As expected, Johnson & Johnson was yesterday given the European green light for its $24 billion dollar purchase of rival Guidant, despite concerns over anti-competitiveness [[18/08/05b]]. The news will come as somewhat of a relief to J&J, which has faced a rollercoaster ride on the back of this acquisition. Back in April, the European Commission launched an extensive investigation into the deal, which it said may have impeded effective competition” because of overlaps in the cardiac device field. Then, in June and July, Guidant’s fortunes took a turn for the worse following the recall of defibrillators and pacemakers [[21/06/05e]], [[20/07/05j]].
The EC has said that divestment of J&J or Guidant’s endoscopic vessel harvesting products, Guidant’s endovascular business and J&J’s Steerable Guidewires business in Europe, must take place for the merger to go ahead. Competition Commissioner, Neelie Kroes, said: “I wanted to ensure that consumers would not have to pay higher prices for the life-saving medical devices produced by these two companies and that any changes to the competitive structure in these markets would not be to the detriment of consumer welfare. I am therefore satisfied that the commitments given by J&J allow the Commission to approve this merger.”

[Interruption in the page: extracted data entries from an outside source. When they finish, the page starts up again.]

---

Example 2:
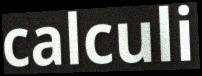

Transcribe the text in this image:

calculi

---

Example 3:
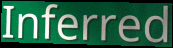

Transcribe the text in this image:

Inferred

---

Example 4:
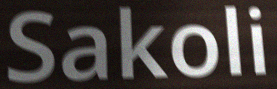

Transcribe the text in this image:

Sakoli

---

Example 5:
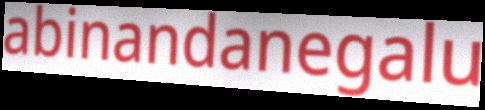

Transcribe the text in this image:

abinandanegaluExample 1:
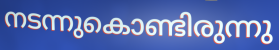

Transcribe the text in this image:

നടന്നുകൊണ്ടിരുന്നു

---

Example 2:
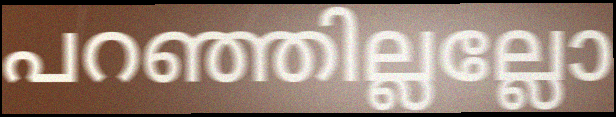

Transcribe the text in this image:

പറഞ്ഞില്ലല്ലോ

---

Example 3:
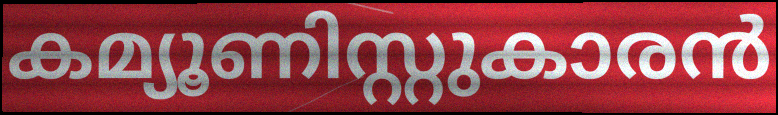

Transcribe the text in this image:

കമ്യൂണിസ്റ്റുകാരൻ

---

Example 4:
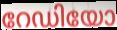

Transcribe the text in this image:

റേഡിയോ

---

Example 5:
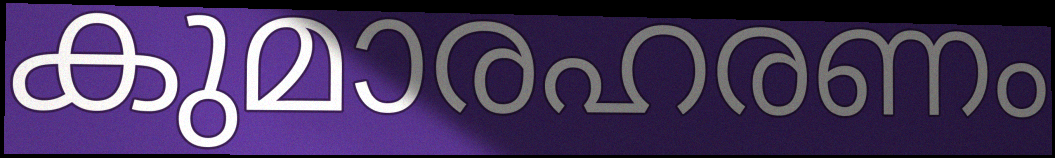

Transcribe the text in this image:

കുമാരഹരണംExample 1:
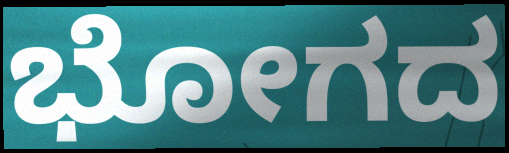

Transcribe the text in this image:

ಭೋಗದ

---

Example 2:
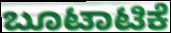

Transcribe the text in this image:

ಬೂಟಾಟಿಕೆ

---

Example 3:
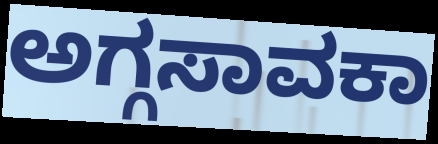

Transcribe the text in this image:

ಅಗ್ಗಸಾವಕಾ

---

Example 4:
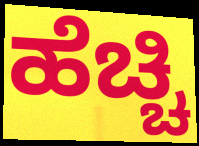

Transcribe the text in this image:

ಹೆಚ್ಚಿ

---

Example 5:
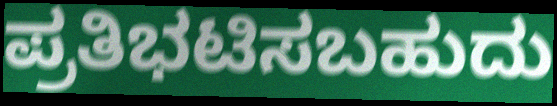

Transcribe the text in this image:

ಪ್ರತಿಭಟಿಸಬಹುದು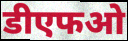
डीएफओ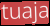
tuaja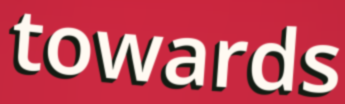
towards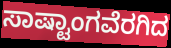
ಸಾಷ್ಟಾಂಗವೆರಗಿದ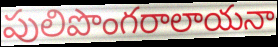
పులిపొంగరాలాయనా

Because of the recent entry of Medtronic and Abbott into the drug-eluting stent marketplace, the EC believes this will compensate for the loss of competition resulting from J&J’s Guidant buy. However, in the case of peripheral stents, the Commission found that competition would have been impeded by the union of Guidant and J&J – hence the agreed to divestment of the endoscopic vessel harvesting products, the endovascular business and the coronary guidewires business.
The transaction is also being reviewed by the US Federal Trade Commission, with a decision anticipated in October. J&J had hoped to tie up the deal by the end of September.